To: Red Badger
Reweighting polls with skewed samples (that provide enough internals to allow this) can lead to a more accurate result. However, I’m not certain that unskewedpolls.com’s use of Rasmussen’s August 2012 party affiliation data as weights isn’t too extreme a correction, leading to too rosy a picture of GOP prospects this fall.
6 posted on
09/25/2012 8:02:07 AM PDT by
The_Reader_David
(And when they behead your own people in the wars which are to come, then you will know...)
To: The_Reader_David
Wouldn’t that be the latest and best data?
18 posted on
09/25/2012 9:13:04 AM PDT by
Doctor 2Brains
(If the government were Paris Hilton, it could not score a free drink in a bar full of lonely sailors)
To: The_Reader_David
Reweighting polls with skewed samples (that provide enough internals to allow this) can lead to a more accurate result.
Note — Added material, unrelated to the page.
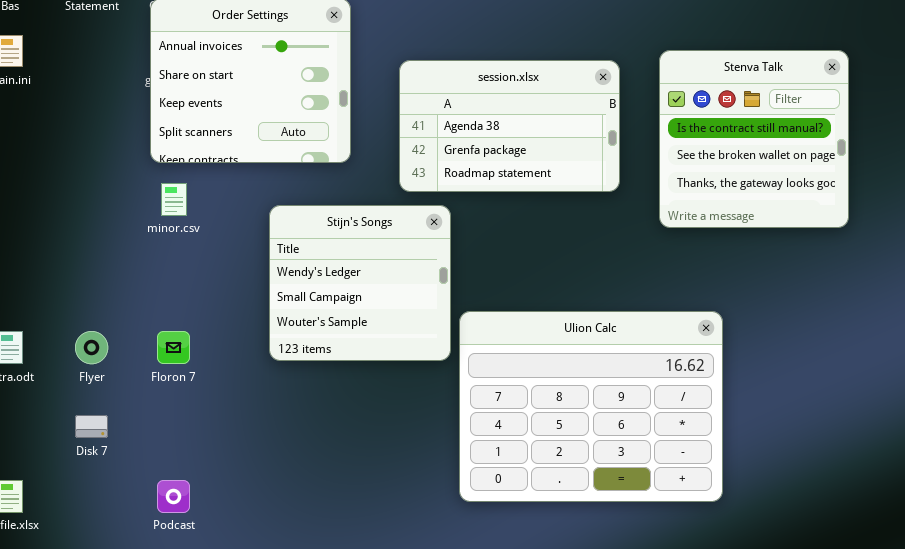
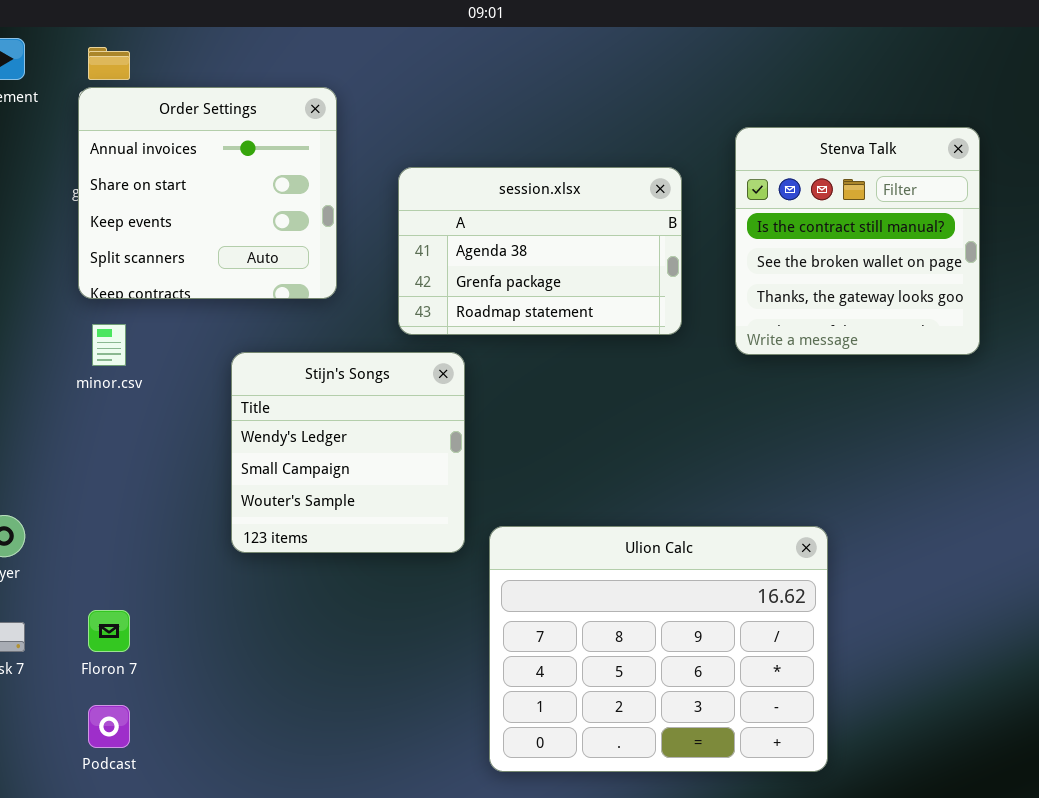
Stenva Talk: [659,50,849,228] -> [735,127,980,355], moved
Ulion Calc: [459,311,723,502] -> [489,526,828,772], moved
Floron 7: [157,331,190,364] -> [88,610,130,652], moved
However, Im not certain that unskewedpolls.coms use of Rasmussens August 2012 party affiliation data as weights isnt too extreme a correction, leading to too rosy a picture of GOP prospects this fall.
I agree. It's a little suspicious when Rasmussen part-ID weighting when applied to these other polls gives Rasmussen a significantly larger advantage than Rasmussen's own poll, which recently has had had Romney down a point or two.
It would seem that these "unskewed" polls are doing a bit of over-correction.